BEGIN Extracted records
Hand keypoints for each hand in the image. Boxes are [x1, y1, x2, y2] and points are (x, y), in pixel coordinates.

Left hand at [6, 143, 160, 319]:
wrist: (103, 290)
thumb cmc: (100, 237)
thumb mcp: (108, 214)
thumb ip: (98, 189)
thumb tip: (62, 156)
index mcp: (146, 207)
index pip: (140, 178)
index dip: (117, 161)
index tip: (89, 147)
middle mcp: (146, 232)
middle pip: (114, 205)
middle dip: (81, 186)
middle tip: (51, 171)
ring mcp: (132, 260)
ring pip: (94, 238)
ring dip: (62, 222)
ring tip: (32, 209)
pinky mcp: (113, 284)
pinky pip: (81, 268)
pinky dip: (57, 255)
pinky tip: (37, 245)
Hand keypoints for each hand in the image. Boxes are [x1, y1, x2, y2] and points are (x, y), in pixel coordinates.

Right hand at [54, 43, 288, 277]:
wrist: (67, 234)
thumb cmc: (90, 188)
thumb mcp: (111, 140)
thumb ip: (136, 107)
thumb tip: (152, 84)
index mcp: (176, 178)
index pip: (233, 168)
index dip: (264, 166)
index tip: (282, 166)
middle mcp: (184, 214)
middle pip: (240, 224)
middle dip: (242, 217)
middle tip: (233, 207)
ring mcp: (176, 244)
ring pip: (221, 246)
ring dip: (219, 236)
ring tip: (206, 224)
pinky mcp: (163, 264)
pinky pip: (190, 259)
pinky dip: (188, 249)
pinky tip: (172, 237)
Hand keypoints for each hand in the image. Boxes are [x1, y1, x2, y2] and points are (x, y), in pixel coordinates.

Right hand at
END Extracted records
BEGIN Extracted records
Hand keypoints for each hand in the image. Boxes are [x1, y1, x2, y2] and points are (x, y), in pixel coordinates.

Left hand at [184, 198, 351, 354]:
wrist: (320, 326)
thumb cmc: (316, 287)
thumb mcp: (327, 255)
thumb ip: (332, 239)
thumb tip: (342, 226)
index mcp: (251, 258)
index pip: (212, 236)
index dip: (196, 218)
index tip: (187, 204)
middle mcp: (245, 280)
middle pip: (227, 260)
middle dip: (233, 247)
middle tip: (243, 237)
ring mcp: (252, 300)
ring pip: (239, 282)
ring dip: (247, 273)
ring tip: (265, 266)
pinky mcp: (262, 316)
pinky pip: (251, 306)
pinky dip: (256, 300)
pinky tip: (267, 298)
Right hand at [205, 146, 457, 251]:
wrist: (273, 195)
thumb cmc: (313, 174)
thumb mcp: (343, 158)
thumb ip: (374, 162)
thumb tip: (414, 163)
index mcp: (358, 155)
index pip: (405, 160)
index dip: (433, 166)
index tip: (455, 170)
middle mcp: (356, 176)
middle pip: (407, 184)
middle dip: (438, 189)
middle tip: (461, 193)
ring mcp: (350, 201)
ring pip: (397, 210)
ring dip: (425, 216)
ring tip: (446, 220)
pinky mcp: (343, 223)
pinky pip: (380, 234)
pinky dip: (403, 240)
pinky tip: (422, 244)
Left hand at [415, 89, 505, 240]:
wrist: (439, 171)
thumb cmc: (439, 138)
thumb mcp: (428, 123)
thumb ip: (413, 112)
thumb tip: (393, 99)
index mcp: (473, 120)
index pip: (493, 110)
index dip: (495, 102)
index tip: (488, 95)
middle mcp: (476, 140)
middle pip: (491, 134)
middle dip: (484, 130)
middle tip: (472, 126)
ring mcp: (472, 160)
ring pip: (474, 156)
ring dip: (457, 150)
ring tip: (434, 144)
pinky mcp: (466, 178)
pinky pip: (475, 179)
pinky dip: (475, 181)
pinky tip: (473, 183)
END Extracted records
BEGIN Extracted records
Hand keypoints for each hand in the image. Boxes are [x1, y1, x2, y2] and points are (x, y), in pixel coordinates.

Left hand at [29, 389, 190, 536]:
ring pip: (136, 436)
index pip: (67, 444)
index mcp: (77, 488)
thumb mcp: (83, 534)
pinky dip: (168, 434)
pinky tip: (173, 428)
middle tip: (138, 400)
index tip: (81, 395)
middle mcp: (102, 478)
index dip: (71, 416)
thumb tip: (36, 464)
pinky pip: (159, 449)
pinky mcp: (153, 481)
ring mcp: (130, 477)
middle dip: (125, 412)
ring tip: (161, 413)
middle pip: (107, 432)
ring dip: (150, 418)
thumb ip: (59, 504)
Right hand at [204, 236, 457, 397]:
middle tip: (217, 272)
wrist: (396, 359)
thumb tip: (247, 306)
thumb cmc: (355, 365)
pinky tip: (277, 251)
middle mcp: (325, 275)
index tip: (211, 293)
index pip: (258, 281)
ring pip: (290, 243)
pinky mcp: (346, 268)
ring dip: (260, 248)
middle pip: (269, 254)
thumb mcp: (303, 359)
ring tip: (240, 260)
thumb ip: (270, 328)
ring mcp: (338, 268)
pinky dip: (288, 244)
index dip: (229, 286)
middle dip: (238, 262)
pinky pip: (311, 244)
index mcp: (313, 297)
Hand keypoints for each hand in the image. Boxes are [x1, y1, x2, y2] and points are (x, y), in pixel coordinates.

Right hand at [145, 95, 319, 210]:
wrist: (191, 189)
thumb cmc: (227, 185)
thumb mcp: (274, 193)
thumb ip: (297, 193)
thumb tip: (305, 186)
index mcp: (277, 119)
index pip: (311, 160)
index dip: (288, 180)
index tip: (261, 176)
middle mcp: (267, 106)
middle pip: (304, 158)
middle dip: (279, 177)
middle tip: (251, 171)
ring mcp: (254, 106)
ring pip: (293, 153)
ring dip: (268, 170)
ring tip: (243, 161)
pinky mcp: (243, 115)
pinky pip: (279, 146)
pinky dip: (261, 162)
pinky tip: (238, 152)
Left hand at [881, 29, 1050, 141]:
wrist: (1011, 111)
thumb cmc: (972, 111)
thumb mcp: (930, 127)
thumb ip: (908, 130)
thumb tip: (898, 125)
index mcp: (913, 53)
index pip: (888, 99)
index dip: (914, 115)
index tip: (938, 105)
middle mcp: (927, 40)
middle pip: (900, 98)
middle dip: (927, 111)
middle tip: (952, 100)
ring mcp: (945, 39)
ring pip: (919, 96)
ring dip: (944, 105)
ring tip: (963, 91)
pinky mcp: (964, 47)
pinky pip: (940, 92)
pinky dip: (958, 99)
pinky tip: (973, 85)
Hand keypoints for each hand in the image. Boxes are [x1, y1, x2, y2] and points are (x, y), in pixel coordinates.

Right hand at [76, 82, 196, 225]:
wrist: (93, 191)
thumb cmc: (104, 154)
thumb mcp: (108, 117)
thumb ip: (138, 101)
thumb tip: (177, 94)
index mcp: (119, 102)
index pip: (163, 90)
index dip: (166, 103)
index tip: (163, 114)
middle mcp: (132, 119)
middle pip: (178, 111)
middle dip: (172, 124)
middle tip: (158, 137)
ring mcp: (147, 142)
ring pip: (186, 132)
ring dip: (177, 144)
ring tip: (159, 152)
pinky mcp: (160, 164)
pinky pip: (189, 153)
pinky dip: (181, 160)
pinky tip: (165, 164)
END Extracted records
**What is required:** Output the lines above between the one holding "ring pip: (397, 210)" and the one holding "ring mcp: (472, 160)", inclusive, with nothing before or after them.

**Solution below:**
ring pip: (397, 210)
ring dip: (425, 216)
ring tip: (446, 220)
pinky mcp: (343, 223)
pinky pip: (380, 234)
pinky dip: (403, 240)
pinky tip: (422, 244)
Left hand at [415, 89, 505, 240]:
wrist: (439, 171)
thumb cmc: (439, 138)
thumb mcp: (428, 123)
thumb ip: (413, 112)
thumb tip: (393, 99)
index mcp: (473, 120)
index pip: (493, 110)
index dip: (495, 102)
index tip: (488, 95)
middle mcp: (476, 140)
middle pip: (491, 134)
middle dip: (484, 130)
middle tip: (472, 126)
ring mcp: (472, 160)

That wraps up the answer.